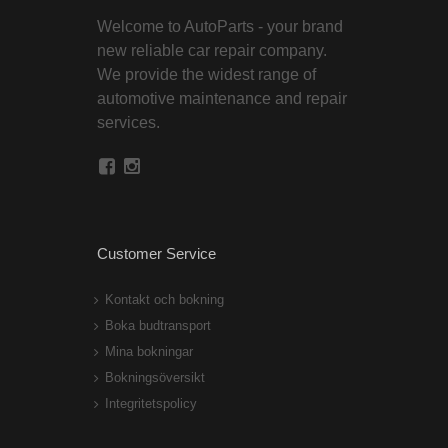
Welcome to AutoParts - your brand
new reliable car repair company.
We provide the widest range of
automotive maintenance and repair
services.
Customer Service
Kontakt och bokning
Boka budtransport
Mina bokningar
Bokningsöversikt
Integritetspolicy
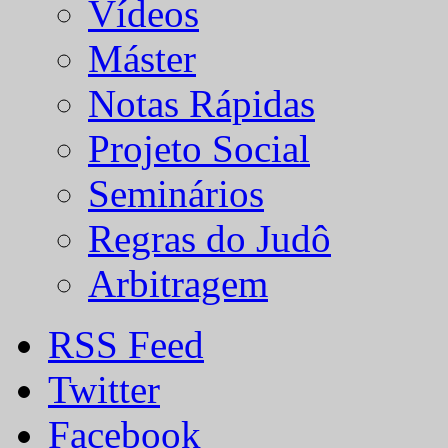
Vídeos
Máster
Notas Rápidas
Projeto Social
Seminários
Regras do Judô
Arbitragem
RSS Feed
Twitter
Facebook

────────────────────

Return only the lines from the one containing "Kontakt och bokning" through the last line of the entries above, exactly as written and without pictures.

### RESULT BELOW
Kontakt och bokning
Boka budtransport
Mina bokningar
Bokningsöversikt
Integritetspolicy
Vídeos
Máster
Notas Rápidas
Projeto Social
Seminários
Regras do Judô
Arbitragem
RSS Feed
Twitter
Facebook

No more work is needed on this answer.